The end of an era

Nakagawa Shoichi, the finance minister under Aso Taro who, becoming infamous worldwide for his behavior at a G7 meeting in Rome in February, was forced to resign and then lost his seat in the August general election, was found dead at his home in Tokyo's Setagaya ward Sunday morning. Yomiuri notes an absence of external wounds, suggesting that Nakagawa, like his father Ichiro, took his own life.

This last detail should give us pause. As became apparent when Nakagawa's alcoholism finally made its way into the media, it seems likely that he was struggling with demons that few of us can truly understand. As I remarked at the time, Nakagawa ought not to have been an object of ridicule; the only question raised by his behavior was why Aso put a man struggling with a serious disease in charge of the finance ministry in the midst of "a once-in-a-century financial crisis."

The timing of his death also has important symbolism, coming as it does in the wake of the election of Tanigaki Sadakazu, one of Nakagawa's predecessors as finance minister, as LDP president. By choosing the dovish Tanigaki by a substantial margin — Tanigaki received 300 of 498, more than double the 144 votes received by Kono Taro, who finished second — LDP Diet members and party supporters gave their support for a new policy direction, an impression reinforced by Tanigaki's naming Ishiba Shigeru as chairman of the LDP's policy research council. The balance of power within the LDP, which, as discussed in this post has favored revisionist hawks for much of the post-cold war period, has shifted decisively in the direction of the LDP's past, the past of "income doubling" and egalitarianism. Appropriately Tanigaki belongs to the revived Kochikai, the faction that was home to Ikeda Hayato, Miyazawa Kiichi, and other LDP leaders who kept the party focused on economic welfare and social stability.

Appealing to this tradition alone is not enough, of course: Tanigaki faces an uphill battle to change the LDP into a party that can commit to any one policy line, let alone an agenda that prioritizes the wellbeing of Japan's citizens and addresses the dilemma facing Japan's government today.
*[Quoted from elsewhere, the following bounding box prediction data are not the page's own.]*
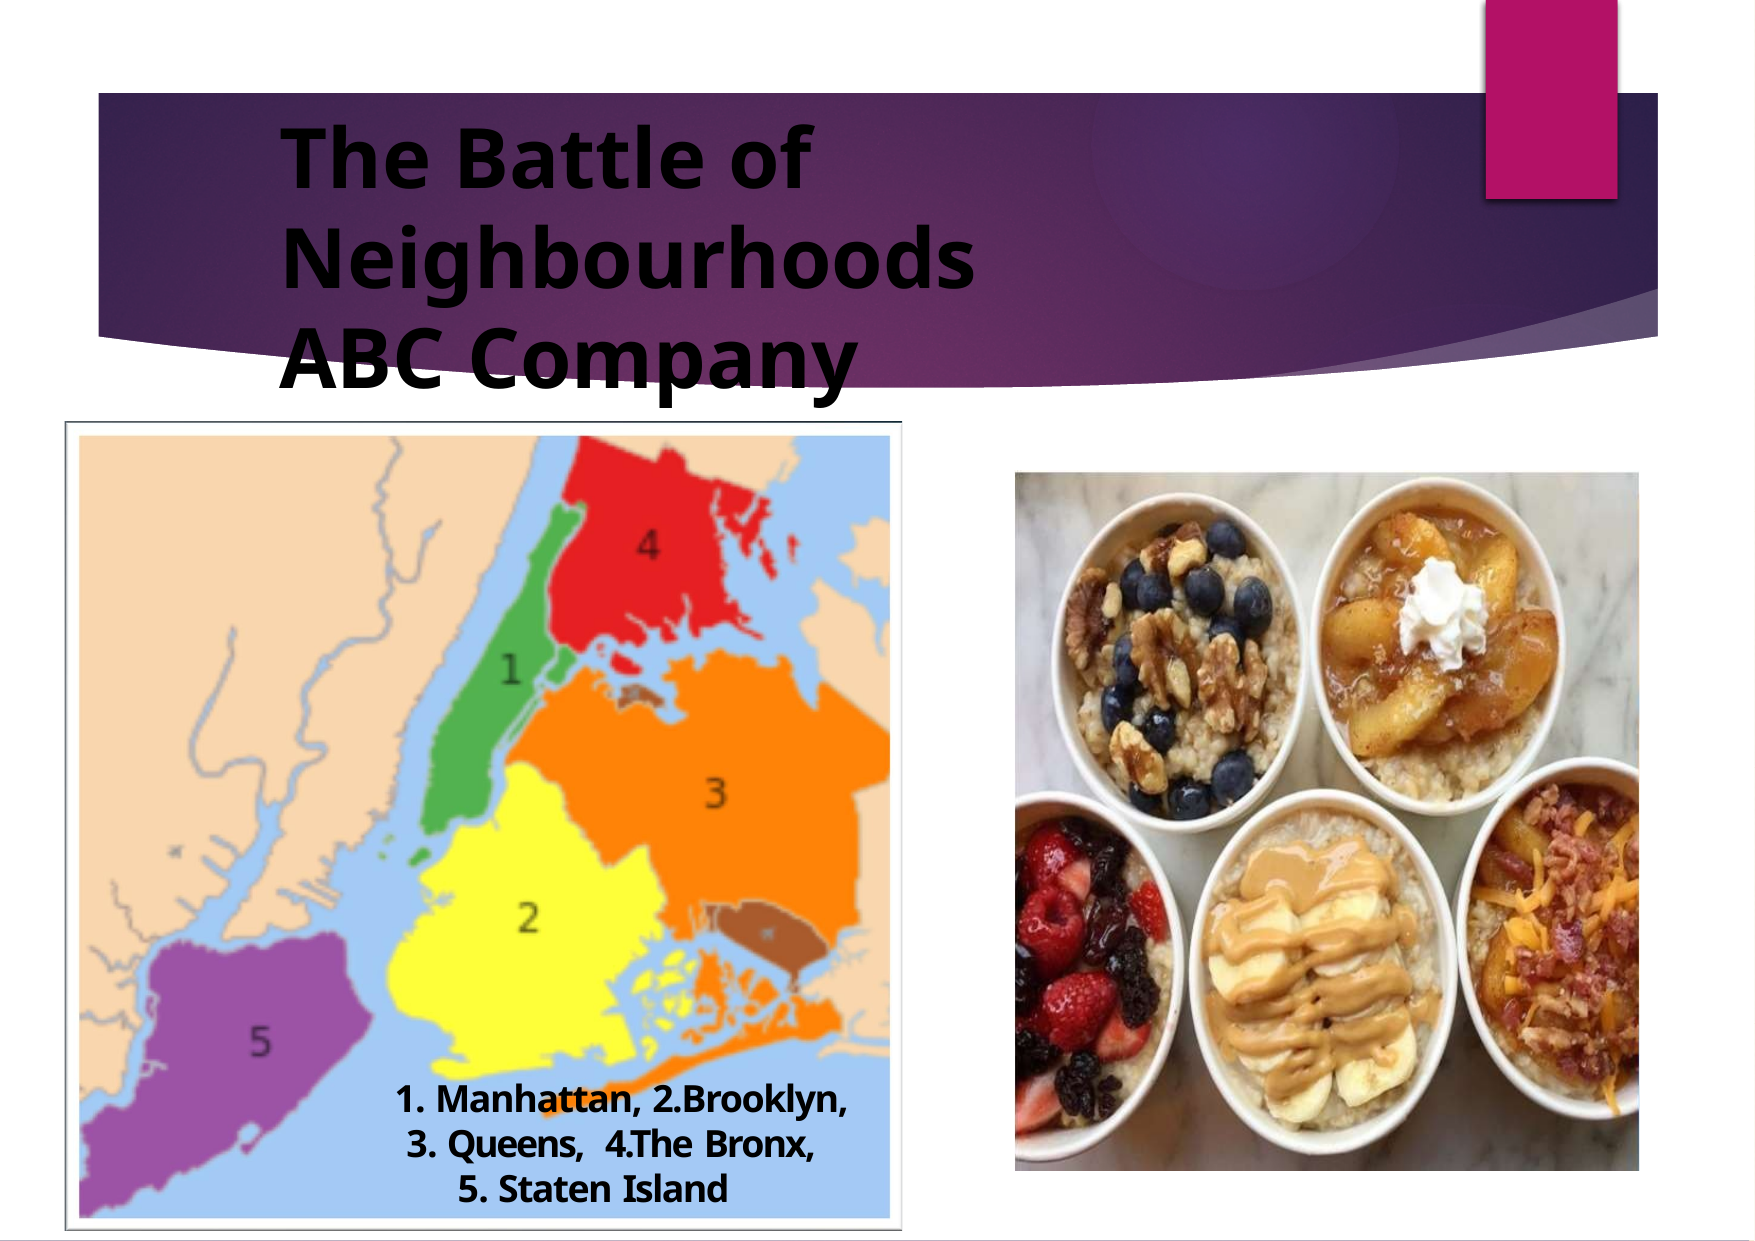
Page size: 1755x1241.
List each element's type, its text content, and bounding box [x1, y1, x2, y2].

text_box 1. Manhattan, 2.Brooklyn, 3. Queens, 4.The Bronx, 5. Staten Island [392, 1073, 914, 1211]
text_box [1014, 470, 1640, 1171]
text_box [64, 421, 903, 1231]
text_box The Battle of Neighbourhoods ABC Company [264, 98, 1490, 413]
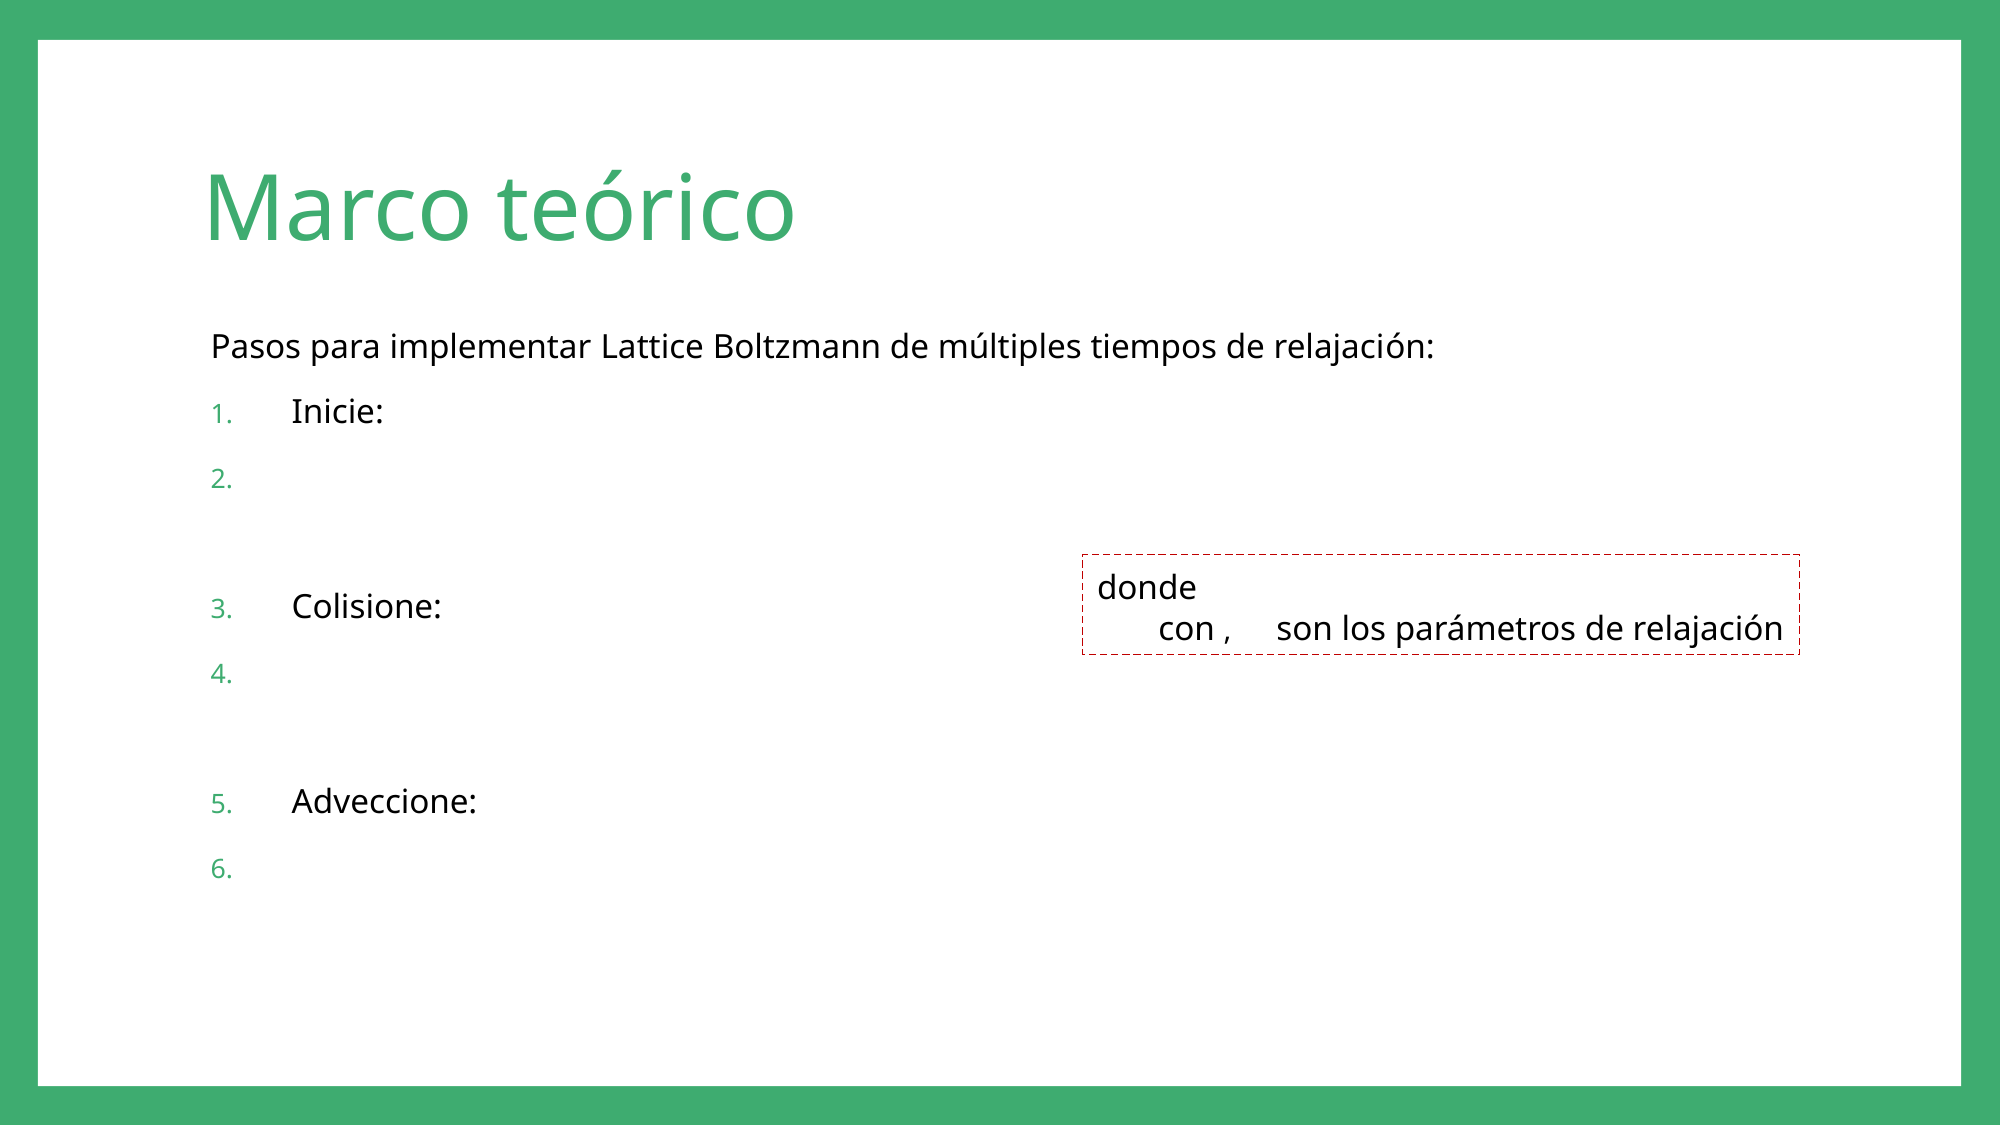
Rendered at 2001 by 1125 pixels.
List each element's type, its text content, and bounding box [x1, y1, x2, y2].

title Marco teórico [187, 99, 1808, 323]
Indeed, I think Tanigaki is more likely than not to fail in remaking the LDP into a party that will be positioned to return to power in the immediate future. He may be wholly sincere in his desire to reform the party, but as the candidate of the LDP's establishment, Tanigaki won precisely because he poses less of a risk to the LDP's traditional institutions than Kono.

But Nakagawa's death calls attention to just how precipitously the influence of the LDP's ideological conservatives has declined since the 2007 upper house election. Having lost their best opportunity to move their agenda when the LDP lost and then Abe Shinzo resigned and promptly checked himself into Keio hospital, the conservatives rallied to irritate Fukuda Yasuo, managed to get their man Aso into the premiership, but then were utterly lost as the global financial crisis ravaged the Japanese economy. They are still there: Abe still thinks he can return to glory and Aso has already stated that "sooner or later the Hatoyama government will fail," which may be factually true but Aso seems to think it will happen sooner rather than later due to Hatoyama's personal failings. But they are irrelevant to the LDP's future, able to irritate a party leader, much as they did to Fukuda, but unable to shape the party's agenda in a way that will enable the LDP to return to power.

The Japanese public has made clear in the past two elections what it wants from the government: government action to mitigate economic insecurity, especially regarding pensions and retirement. The LDP's conservatives have made clear that they have very little to say about these issues, and on the issues that they do have a lot to say — foreign policy, national defense, "moral" education, the constitution — the voting public has little to no interest.

So Nakagawa's passing may be the final exclamation point on the revisionist era of the LDP.

But politics aside, Nakagawa's death should not be an occasion for having one last laugh at his expense. The British politician Enoch Powell famously wrote, "All political lives, unless they are cut off in midstream at a happy juncture, end in failure, because that is the nature of politics and of human affairs." But Nakagawa's end — both his political end in August and his mortal end — was particularly tragic, if only because it was in large part the product of his all-too-human failings. Whatever one thinks of his politics — I certainly have had little positive to say over the years — one ought to spare a thought for the late Nakagawa Shoichi. RIP.